Die Stimmung im deutschen Lager ist gedrückt

Nach Informationen von SPIEGEL ONLINE gab es bei dem stundenlangen Gefecht auch auf der Taliban-Seite Verluste. Der Chef des afghanischen Geheimdienstes NDS, Rais Dawood, sagte am Nachmittag, er habe Informationen über mindestens fünf Taliban, die getötet worden seien. Unter den Toten soll sich auch der Kommandeur Nazeri Enayatullah sein, der bei der Bundeswehr als lokaler Anführer von mehreren Dutzend Kämpfern gilt.

Die Stimmung im deutschen Lager in Kunduz ist gedrückt, alle Termine und Konferenzen werden abgesagt. Im Gefechtsstand herrscht fieberhafte Aktivität. Gefallene sind auch im achten Jahr des Bundeswehreinsatzes in Afghanistan eine Ausnahme, obwohl auch die Lage im Norden des Landes immer gefährlicher wird. Längst sind nicht mehr nur der Süden und der Osten die Gebiete, in denen erbittert gekämpft wird.

Die Taliban wehren sich mit aller Macht. In der Gegend um Kunduz werden noch etwa 80 Kämpfer vermutet, eine vergleichsweise kleine Gruppe, aber sie ist immer noch groß genug, um empfindlichen Schaden anzurichten.

Ab 17 Uhr donnern amerikanische F-16-Kampfjets im Tiefflug über Kunduz, der Höllenlärm soll den Taliban Angst einjagen. "Show of force" nennen sie das beim Militär, eine Drohgebärde und wichtige Stufe auf der Skala der Eskalation. Beim Einsatz Anfang September, als die zwei entführten Tanklastzüge bombardiert wurden, hat man genau diesen Schritt übersprungen, was man dem damaligen Kommandeur in Kunduz nun zum Vorwurf macht.

Bis in den Abend hinein fliegen die Jets über das Gebiet, doch die Taliban lassen sich davon offensichtlich nicht beeindrucken. Die Gefechte dauern zunächst an.
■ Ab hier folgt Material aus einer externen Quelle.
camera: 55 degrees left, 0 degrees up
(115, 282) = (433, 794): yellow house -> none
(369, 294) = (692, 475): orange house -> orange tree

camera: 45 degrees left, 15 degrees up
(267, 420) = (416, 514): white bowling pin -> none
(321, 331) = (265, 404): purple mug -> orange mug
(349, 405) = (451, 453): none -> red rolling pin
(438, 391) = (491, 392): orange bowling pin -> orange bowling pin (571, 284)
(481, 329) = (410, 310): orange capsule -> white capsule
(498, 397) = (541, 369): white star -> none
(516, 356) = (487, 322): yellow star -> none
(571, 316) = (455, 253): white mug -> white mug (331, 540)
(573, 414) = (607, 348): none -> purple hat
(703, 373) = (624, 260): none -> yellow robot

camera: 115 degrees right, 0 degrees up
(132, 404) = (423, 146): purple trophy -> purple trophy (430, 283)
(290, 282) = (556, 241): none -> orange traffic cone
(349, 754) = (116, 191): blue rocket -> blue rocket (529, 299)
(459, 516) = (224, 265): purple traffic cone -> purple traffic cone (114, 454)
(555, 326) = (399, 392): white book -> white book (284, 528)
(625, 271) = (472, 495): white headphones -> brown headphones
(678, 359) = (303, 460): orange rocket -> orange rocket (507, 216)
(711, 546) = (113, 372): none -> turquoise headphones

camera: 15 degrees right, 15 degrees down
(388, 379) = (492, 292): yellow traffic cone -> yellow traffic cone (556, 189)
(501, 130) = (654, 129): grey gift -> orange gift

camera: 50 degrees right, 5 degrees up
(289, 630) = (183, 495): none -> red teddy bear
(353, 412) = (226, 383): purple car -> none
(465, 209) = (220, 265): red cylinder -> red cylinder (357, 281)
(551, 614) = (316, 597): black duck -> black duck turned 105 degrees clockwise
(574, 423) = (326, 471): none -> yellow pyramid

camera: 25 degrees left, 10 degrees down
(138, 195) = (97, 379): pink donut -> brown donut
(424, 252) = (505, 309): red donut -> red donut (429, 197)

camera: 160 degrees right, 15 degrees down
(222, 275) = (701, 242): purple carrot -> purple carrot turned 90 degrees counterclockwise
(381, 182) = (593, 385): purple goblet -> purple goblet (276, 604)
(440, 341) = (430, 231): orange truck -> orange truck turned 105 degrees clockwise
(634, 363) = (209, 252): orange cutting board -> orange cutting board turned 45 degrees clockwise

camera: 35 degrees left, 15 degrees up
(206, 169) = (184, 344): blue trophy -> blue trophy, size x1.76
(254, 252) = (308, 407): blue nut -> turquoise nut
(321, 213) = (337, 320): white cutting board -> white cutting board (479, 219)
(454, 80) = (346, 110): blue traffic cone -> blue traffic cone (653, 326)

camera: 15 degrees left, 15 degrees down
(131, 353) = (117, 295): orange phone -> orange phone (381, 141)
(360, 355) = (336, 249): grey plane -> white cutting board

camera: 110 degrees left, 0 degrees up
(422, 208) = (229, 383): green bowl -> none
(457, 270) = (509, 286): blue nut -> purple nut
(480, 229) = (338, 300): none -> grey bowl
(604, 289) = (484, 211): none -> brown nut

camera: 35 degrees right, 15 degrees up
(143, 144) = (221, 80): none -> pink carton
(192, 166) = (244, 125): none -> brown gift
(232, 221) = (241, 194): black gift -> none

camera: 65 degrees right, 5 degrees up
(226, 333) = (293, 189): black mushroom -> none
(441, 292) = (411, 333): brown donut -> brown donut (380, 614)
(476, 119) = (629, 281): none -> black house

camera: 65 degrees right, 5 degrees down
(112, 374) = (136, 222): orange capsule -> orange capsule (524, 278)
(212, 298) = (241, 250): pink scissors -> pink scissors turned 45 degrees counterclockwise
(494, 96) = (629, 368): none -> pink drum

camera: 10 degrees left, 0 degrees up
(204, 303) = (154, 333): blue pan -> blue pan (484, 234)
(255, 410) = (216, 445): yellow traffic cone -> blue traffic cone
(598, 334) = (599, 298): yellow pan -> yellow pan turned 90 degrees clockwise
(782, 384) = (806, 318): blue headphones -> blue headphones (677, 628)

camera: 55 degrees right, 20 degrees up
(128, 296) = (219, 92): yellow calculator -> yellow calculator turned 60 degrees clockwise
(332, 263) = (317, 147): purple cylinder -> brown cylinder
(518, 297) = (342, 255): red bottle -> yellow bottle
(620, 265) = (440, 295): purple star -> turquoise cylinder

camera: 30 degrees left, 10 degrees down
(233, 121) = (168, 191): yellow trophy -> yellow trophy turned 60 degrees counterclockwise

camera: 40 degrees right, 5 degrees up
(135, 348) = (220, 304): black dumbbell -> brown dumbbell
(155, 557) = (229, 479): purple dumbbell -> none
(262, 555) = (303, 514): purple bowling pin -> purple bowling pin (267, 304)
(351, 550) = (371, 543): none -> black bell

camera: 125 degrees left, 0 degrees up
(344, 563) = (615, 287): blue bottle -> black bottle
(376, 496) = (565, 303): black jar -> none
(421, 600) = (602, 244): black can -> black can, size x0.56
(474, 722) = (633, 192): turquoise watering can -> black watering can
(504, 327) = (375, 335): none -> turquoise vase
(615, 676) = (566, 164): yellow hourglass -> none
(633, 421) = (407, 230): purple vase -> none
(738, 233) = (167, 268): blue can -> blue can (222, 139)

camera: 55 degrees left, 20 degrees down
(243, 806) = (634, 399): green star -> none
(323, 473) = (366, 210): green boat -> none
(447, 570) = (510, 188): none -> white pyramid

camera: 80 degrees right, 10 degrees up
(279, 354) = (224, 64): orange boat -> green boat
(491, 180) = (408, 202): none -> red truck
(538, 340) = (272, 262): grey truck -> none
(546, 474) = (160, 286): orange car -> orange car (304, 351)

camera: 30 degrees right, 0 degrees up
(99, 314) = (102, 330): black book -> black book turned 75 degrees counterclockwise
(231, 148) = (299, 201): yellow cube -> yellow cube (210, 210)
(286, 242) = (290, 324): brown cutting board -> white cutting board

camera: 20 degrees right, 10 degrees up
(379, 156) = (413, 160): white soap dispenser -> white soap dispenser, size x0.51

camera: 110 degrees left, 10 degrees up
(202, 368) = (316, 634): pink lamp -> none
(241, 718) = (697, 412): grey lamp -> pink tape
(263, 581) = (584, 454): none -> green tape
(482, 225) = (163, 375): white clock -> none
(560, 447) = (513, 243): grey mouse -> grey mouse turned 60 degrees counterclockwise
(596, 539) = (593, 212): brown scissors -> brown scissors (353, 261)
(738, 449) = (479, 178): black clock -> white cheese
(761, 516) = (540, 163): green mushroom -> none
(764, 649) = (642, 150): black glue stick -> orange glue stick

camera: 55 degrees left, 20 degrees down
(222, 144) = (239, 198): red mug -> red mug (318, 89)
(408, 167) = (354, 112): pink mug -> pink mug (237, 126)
Die Nachricht von den gefallenen Soldaten kommt in Deutschland an

Gegen 18 Uhr bricht die Dämmerung herein. Noch immer sind die Kampfflugzeuge unterwegs und versuchen, die Rebellen auseinanderzutreiben. Die deutschen Soldaten hoffen, dass die Kämpfe bis zur vollständigen Dunkelheit beendet sind. In Kunduz sieht man bei Nacht die Hand vor Augen nicht, die Straßen und Pisten hier haben keine Beleuchtung. Wie soll man da einen Rebellen erkennen oder gar Minen entdecken?

Etwas später Erleichterung im Camp: Die Schießereien sind beendet, die Taliban offensichtlich vertrieben.

Längst ist die Nachricht von den toten Soldaten bis nach Deutschland gedrungen. Afghanische Journalisten haben Meldungen durchtelefoniert, manche berufen sich auf die falschen Angaben der Taliban.

In Masar-i-Scharif, dem Stützpunkt des von Deutschen geführten Regionalkommandos Nord, ist inzwischen Entwicklungsminister Dirk Niebel (FDP) mit einem Tross von Reportern eingetroffen. Auch dort spricht jeder von der Tragödie, auch dort herrscht hektische Betriebsamkeit. Die Verwundeten von Kunduz sollen in das größere Sanitätszentrum in Masar-i-Scharif ausgeflogen werden. Es wird eine speziell ausgerüstete Transportmaschine vom Typ Transall organisiert, sie landet um 18.55 Uhr - trotz starker Bewölkung. Zwei Verletzte werden mit ihr nach Masar-i-Scharif gebracht, zwei weitere mit Transporthubschraubern. Einer der Verletzten kann gleich in Kunduz behandelt werden. Einige Verwundete sollen voraussichtlich an diesem Samstag nach Deutschland ausgeflogen werden.

Für drei Familien in Deutschland brachte der Karfreitag traurige Nachricht. Vom gewaltsamen Tod am Hindukusch.